***** Extracted information *****

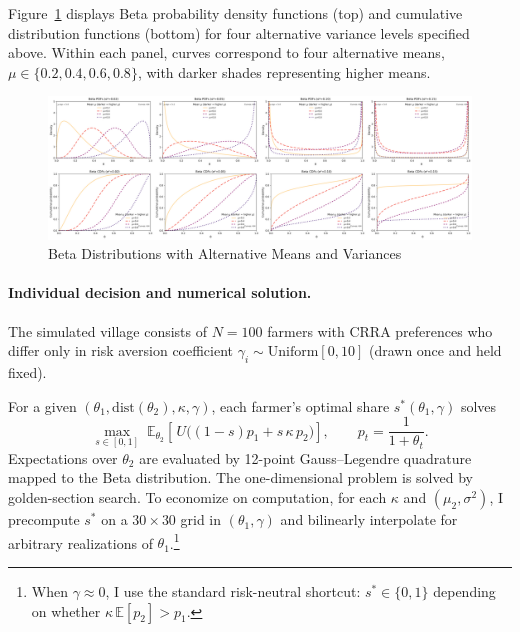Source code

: Figure~\ref{fig:beta_pdf_cdf_grid} displays Beta probability density functions (top) and cumulative distribution functions (bottom) for four alternative variance levels specified above. Within each panel, curves correspond to four alternative means, $\mu \in \{0.2, 0.4, 0.6, 0.8\}$, with darker shades representing higher means.


\begin{figure}[ht!]
    \centering
    \includegraphics[width=\linewidth]{model_figures/beta_dist_PDF_CDF_grid_2x4.png}
    \caption{Beta Distributions with Alternative Means and Variances}
    \label{fig:beta_pdf_cdf_grid}
\end{figure}



\paragraph{Individual decision and numerical solution.}
The simulated village consists of $N=100$ farmers with CRRA preferences who differ only in risk aversion coefficient $\gamma_i\sim \mathrm{Uniform}[0,10]$ (drawn once and held fixed).

For a given $(\theta_1,\text{dist}(\theta_2),\kappa,\gamma)$, each farmer's optimal share $s^*(\theta_1,\gamma)$ solves
\[
\max_{s\in[0,1]} \; \mathbb{E}_{\theta_2}\!\left[\,U\!\big((1-s)p_1+s\,\kappa\,p_2\big)\right],
\qquad p_t=\frac{1}{1+\theta_t}.
\]
Expectations over $\theta_2$ are evaluated by 12-point Gauss--Legendre quadrature mapped to the Beta distribution. The one-dimensional problem is solved by golden-section search. To economize on computation, for each $\kappa$ and $(\mu_2,\sigma^2)$, I precompute $s^*$ on a $30\times 30$ grid in $(\theta_1,\gamma)$ and bilinearly interpolate for arbitrary realizations of $\theta_1$.\footnote{When $\gamma\approx 0$, I use the standard risk-neutral shortcut: $s^*\in\{0,1\}$ depending on whether $\kappa\,\mathbb{E}[p_2]>p_1$.}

*****

• [Task goal]
Output every record above exactly, leaving out the pictures.

• [Your response]
Source code

: Figure~\ref{fig:beta_pdf_cdf_grid} displays Beta probability density functions (top) and cumulative distribution functions (bottom) for four alternative variance levels specified above. Within each panel, curves correspond to four alternative means, $\mu \in \{0.2, 0.4, 0.6, 0.8\}$, with darker shades representing higher means.


\begin{figure}[ht!]
    \centering
    \includegraphics[width=\linewidth]{model_figures/beta_dist_PDF_CDF_grid_2x4.png}
    \caption{Beta Distributions with Alternative Means and Variances}
    \label{fig:beta_pdf_cdf_grid}
\end{figure}



\paragraph{Individual decision and numerical solution.}
The simulated village consists of $N=100$ farmers with CRRA preferences who differ only in risk aversion coefficient $\gamma_i\sim \mathrm{Uniform}[0,10]$ (drawn once and held fixed).

For a given $(\theta_1,\text{dist}(\theta_2),\kappa,\gamma)$, each farmer's optimal share $s^*(\theta_1,\gamma)$ solves
\[
\max_{s\in[0,1]} \; \mathbb{E}_{\theta_2}\!\left[\,U\!\big((1-s)p_1+s\,\kappa\,p_2\big)\right],
\qquad p_t=\frac{1}{1+\theta_t}.
\]
Expectations over $\theta_2$ are evaluated by 12-point Gauss--Legendre quadrature mapped to the Beta distribution. The one-dimensional problem is solved by golden-section search. To economize on computation, for each $\kappa$ and $(\mu_2,\sigma^2)$, I precompute $s^*$ on a $30\times 30$ grid in $(\theta_1,\gamma)$ and bilinearly interpolate for arbitrary realizations of $\theta_1$.\footnote{When $\gamma\approx 0$, I use the standard risk-neutral shortcut: $s^*\in\{0,1\}$ depending on whether $\kappa\,\mathbb{E}[p_2]>p_1$.}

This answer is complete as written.